Das Nordrhein-Westfälische Kultusministerium hat mit Runderlaß vom 24. November 1989 festgelegt, daß sogenannte Vordienstzeiten, sprich Berufserfahrungen, auch aus der DDR mit einem Punktebonus beim Auswahlverfahren honoriert werden. Dieser Bonus für die Vordienstzeit gilt zwar auch für bundesdeutschte Lehramtsanwärter, faktisch profitieren jedoch in erster Linie die aus- und übersiedelnden Pädagogen von dieser Regelung, denn das große Heer der arbeitslosen LehrerInnen in der Bundesrepublik hat meist keine langjährige Berufserfahrung vorzuweisen. „Wenn sich jetzt in Nordrhein-Westfalen hundert LehrerInnen aus der DDR bewerben, haben Neubewerber aus dem eigenen Bundesland faktisch keine Chance mehr“, schimpft Heise vom GEW -Vorstand.

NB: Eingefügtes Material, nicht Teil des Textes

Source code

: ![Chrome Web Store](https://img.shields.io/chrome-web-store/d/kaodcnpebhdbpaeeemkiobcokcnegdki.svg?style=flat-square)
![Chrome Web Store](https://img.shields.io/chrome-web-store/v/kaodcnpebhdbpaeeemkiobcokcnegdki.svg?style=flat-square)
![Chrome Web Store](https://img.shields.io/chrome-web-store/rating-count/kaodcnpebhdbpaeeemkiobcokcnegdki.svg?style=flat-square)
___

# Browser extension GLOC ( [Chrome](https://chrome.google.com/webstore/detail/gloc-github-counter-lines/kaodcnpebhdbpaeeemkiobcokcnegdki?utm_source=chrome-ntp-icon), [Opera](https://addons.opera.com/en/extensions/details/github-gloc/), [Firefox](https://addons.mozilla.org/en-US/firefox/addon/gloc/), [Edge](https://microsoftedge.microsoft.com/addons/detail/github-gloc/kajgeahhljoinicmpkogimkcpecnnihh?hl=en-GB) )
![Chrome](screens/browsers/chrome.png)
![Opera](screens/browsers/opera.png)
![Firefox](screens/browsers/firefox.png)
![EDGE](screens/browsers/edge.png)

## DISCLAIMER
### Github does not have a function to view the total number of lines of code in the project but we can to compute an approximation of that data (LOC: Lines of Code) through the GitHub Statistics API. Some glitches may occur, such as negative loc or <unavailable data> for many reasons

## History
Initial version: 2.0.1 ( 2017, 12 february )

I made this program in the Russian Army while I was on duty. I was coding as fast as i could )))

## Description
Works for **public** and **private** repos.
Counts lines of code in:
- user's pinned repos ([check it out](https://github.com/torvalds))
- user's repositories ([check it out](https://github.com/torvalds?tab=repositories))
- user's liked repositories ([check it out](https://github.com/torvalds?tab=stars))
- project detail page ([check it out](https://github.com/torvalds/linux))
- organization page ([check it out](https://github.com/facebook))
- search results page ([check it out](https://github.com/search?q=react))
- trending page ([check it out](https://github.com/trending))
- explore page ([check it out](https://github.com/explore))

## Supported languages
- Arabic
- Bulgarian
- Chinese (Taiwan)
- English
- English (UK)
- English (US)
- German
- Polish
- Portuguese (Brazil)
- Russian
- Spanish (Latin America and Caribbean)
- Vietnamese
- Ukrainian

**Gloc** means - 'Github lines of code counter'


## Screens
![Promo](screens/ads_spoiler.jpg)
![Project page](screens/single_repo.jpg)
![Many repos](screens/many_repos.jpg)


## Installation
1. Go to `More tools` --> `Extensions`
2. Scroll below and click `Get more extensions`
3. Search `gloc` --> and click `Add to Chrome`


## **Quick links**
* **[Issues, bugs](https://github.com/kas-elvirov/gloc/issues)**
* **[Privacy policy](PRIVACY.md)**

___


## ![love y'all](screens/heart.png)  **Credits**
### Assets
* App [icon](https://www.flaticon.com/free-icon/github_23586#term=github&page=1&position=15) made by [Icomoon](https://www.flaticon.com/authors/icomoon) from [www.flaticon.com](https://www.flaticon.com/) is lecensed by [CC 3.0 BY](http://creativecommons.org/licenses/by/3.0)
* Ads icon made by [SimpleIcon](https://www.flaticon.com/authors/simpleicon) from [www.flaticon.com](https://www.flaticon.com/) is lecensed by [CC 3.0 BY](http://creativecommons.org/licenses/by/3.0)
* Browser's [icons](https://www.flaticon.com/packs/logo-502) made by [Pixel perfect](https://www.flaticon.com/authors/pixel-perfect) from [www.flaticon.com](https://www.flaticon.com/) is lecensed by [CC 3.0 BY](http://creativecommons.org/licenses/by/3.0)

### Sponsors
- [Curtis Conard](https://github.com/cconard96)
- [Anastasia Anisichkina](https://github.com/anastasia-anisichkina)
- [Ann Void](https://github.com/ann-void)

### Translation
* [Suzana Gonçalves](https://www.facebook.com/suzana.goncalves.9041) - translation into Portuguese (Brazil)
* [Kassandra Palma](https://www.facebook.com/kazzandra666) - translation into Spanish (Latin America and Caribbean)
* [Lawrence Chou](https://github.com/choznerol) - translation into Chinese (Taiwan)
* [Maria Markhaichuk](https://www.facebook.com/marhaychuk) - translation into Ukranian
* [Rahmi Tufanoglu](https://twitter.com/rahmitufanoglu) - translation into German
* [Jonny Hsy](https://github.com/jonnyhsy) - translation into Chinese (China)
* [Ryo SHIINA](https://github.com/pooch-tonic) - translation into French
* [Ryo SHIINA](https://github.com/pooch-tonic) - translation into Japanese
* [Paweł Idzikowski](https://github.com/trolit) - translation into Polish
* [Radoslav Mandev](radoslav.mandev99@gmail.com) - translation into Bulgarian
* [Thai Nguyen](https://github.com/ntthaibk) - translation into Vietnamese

Was in Nordrhein-Westfalen beschlossene Sache ist, ist in Hessen ein heimlich schon vollzogener Plan. Ohne die rechtlich vorgeschriebene Zustimmung des Hauptpersonalrats hat Hessens Kultusminister Wagner neue Einstellungsvordrucke an die rund 9.000 Lehramtsbewerber seines Bundeslandes verschicken lassen. Unter Punkt 26 des Formblattes heißt es explizit: „Spätaussiedler und DDR-Übersiedler mit mehrjähriger Berufserfahrung, die älter als 40 Jahre sind, können unter gleichrangigen Bewerbern vorrangig eingestellt werden.“ Gleichzeitig regeln die neuen Einstellungsrichtlinien, daß eine lange Wartezeit auf einen Arbeitsplatz nicht mehr als Bonus gewertet werden soll und auch pädagogische Berufserfahrung außerhalb des Schuldienstes soll keine Pluspunkte mehr auf der Bewerberskala einbringen. Tatsächlich ist es alleinige Sache der Kultusministers, wie sie mit LehrerInnen aus der DDR und Osteuropa umgehen. Förmlich geregelt ist nur, daß LehrerInnen, die ihr Examen außerhalb des jeweiligen Bundeslandes gemacht haben, ihr Zeugnis vom Ministerium anerkennen lassen müssen. In West-Berlin müssen DDR-Lehrer trotz Berufserfahrung noch Praxiserfahrung machen, bevor sie unterrichten dürfen. Pikantes am Rande: viele der jetzt so gern gesehehen Lehrerinnen haben in ihrer Heimat einen linientreuen Marxismus-Leninismus unterrichtet, der ihnen bei uns glatt ein Berufsverbot eingebracht hätte.